In Gal Schindler’s paintings, long-haired figures flicker from within the paint. They crouch in deep red to get their legs in-frame, or pose in sugary yellow, with backs turned and a sly over-shoulder look. Bodies give way to their surroundings as Schindler’s line breaks or melts away, but heavy-lidded eyes often remain, gazing or glaring back at you.
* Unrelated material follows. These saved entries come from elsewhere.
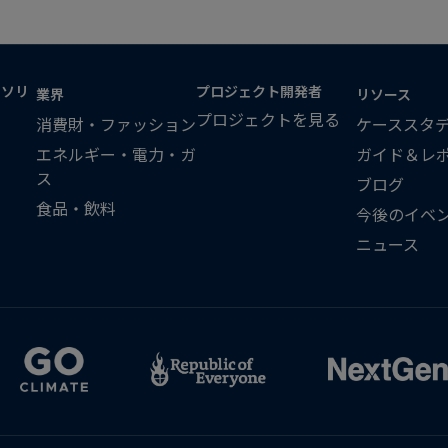
・ソリ
プロジェクト開発者
業界
リソース
プロジェクトを見る
消費財・ファッション
ケーススタ
エネルギー・電力・ガ
ガイド＆レ
ス
ブログ
食品・飲料
今後のイベ
ニュース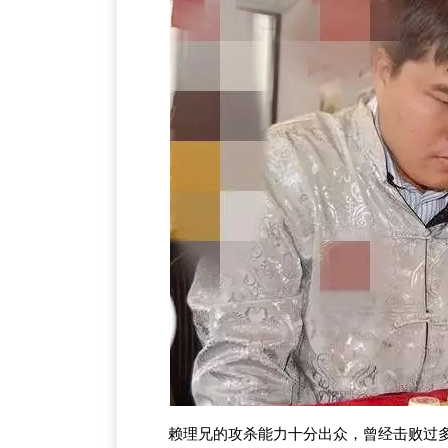
赖理兄的攻杀能力十分出众，曾经击败过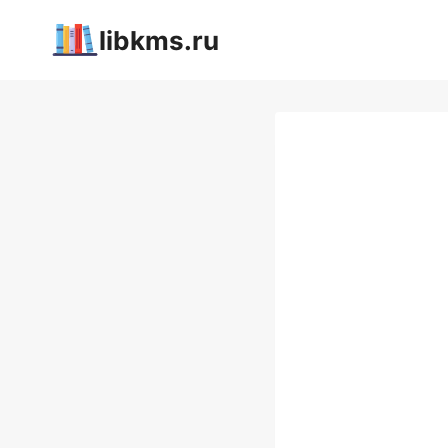
Перейти
libkms.ru
к
содержимому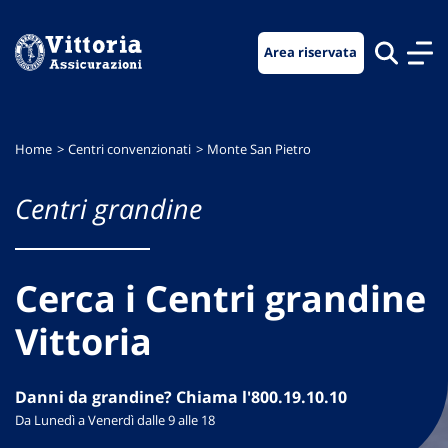
Vai
Vai
Vai
al
al
al
Area riservata
menu
contenuto
footer
di
principale
navigazione
Home
Centri convenzionati
Monte San Pietro
Centri grandine
Cerca i Centri grandine
Vittoria
Danni da grandine? Chiama l'800.19.10.10
Da Lunedì a Venerdì dalle 9 alle 18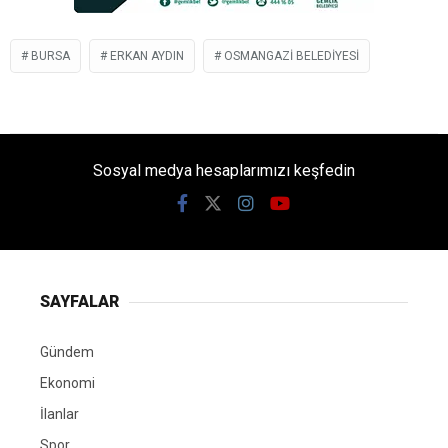
BURSA
ERKAN AYDIN
OSMANGAZI BELEDIYESI
Sosyal medya hesaplarımızı keşfedin
SAYFALAR
Gündem
Ekonomi
İlanlar
Spor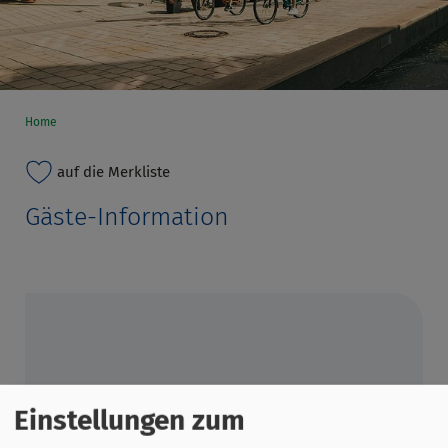
Home
auf die Merkliste
Gäste-Information
Einstellungen zum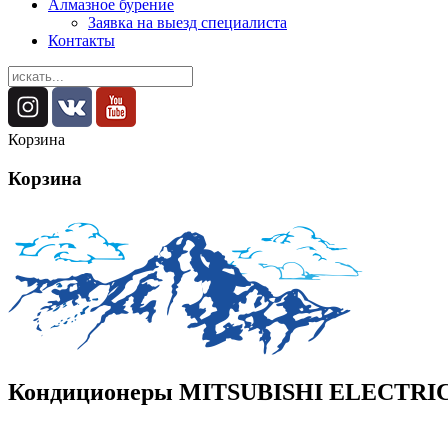
Алмазное бурение
Заявка на выезд специалиста
Контакты
Корзина
Корзина
Кондиционеры MITSUBISHI ELECTRIC 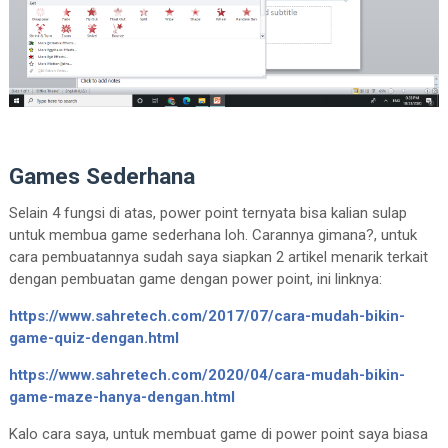
Games Sederhana
Selain 4 fungsi di atas, power point ternyata bisa kalian sulap
untuk membua game sederhana loh. Carannya gimana?, untuk
cara pembuatannya sudah saya siapkan 2 artikel menarik terkait
dengan pembuatan game dengan power point, ini linknya:
https://www.sahretech.com/2017/07/cara-mudah-bikin-
game-quiz-dengan.html
https://www.sahretech.com/2020/04/cara-mudah-bikin-
game-maze-hanya-dengan.html
Kalo cara saya, untuk membuat game di power point saya biasa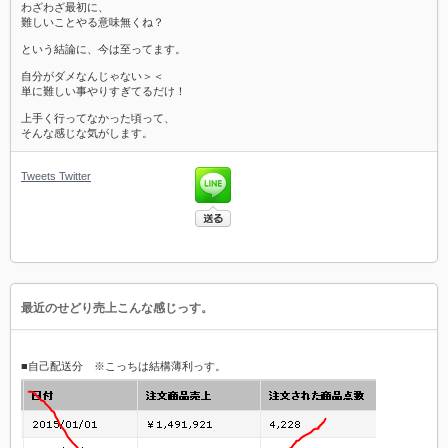
わざわざ最初に、
難しいことやる意味無くね？
という結論に、今は至ってます。
自分がダメなんじゃない＞＜
単に難しい事やりすぎてるだけ！
上手く行ってなかった頃って、
そんな感じな気がします。
Tweets
Twitter
最近のせどり売上こんな感じっす。
■自己配送分 ※こっちは結構薄利っす。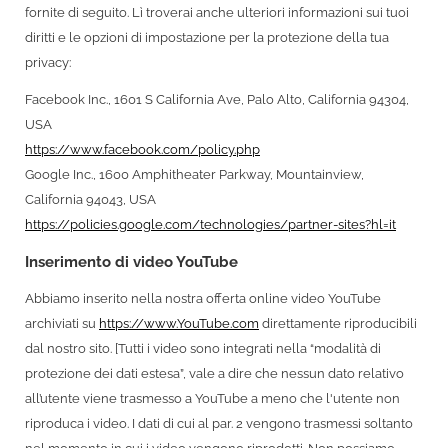
fornite di seguito. Lì troverai anche ulteriori informazioni sui tuoi
diritti e le opzioni di impostazione per la protezione della tua
privacy:
Facebook Inc., 1601 S California Ave, Palo Alto, California 94304,
USA
https://www.facebook.com/policy.php
Google Inc., 1600 Amphitheater Parkway, Mountainview,
California 94043, USA
https://policies.google.com/technologies/partner-sites?hl=it
Inserimento di video YouTube
Abbiamo inserito nella nostra offerta online video YouTube
archiviati su
https://www.YouTube.com
direttamente riproducibili
dal nostro sito. [Tutti i video sono integrati nella “modalità di
protezione dei dati estesa”, vale a dire che nessun dato relativo
all’utente viene trasmesso a YouTube a meno che l'utente non
riproduca i video. I dati di cui al par. 2 vengono trasmessi soltanto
These figures “opened up a way of dealing with internal contradicting tensions in relation to how women are represented in culture in general and in art especially,” the painter tells me. “I like to think of them as timeless, boundless primeval or modern female creatures, not being depicted but ‘being’ the painting themselves.”
“I’m thinking about subtraction and the act of removing wet paint from the surface, perhaps as a way of manipulating a negative into a positive”
Schindler works into glossy layers of oil paint with a gesture that’s both sharp and fluid. “Subtraction and the act of removing wet paint from the surface is also something I’m thinking about, perhaps as a way of manipulating a negative into a positive,” she explains, a process that speaks to her interest in concepts of desire. “I like that idea that love always comes with a silly pang of pain. That desire is forever rooted in an amorphous unfulfillable lack,” she says. Her painting Limb-Loosener takes its name from the work of Greek poet Sappho, which was translated by Anne Carson in the book Eros the Bittersweet. “Like a memory of a past lover’s face or a familiar scent, these two words lingered with me for a while so I thought it would make a good title,” she says. Within the work, a figure emerges from a collection of curves layered like a multiple exposure photograph.
Carson’s book deals with Eros as it was conceived in ancient Greece, bound up with lack, but Schindler also cites fluidity and multiplicity in language related to the feminine as an interest—specifically within the work of French philosophers Luce Irigaray and Hélèn Cixous.
“Painting, like desire, is also always rooted in a lack. It is not real, never complete. Full of contradictions and questions unanswered”
“I also have this endless visual archive of pictures that I take and that I save from films or from the internet,” says Schindler. “It has many images of Ancient Mesopotamian-Semitic and Hebrew goddesses figurines (Ishtar, Asherah Anat), sort of old-erotica photographs from the 1920s to 1950s that I’ve recently discovered (Atelier Manassé, Carlo Molino) and many figurative paintings (lots of Courbet, Munch, Balthus and the great Leonor Fini).” Histories of imaged women layer up on Schindler’s canvasses, and yet they seem less calcified than totally liquid, slipping from recognition with a wink. “Painting, like desire, is also always rooted in a lack,” she says. “It is not real, never complete. Full of contradictions and questions unanswered.”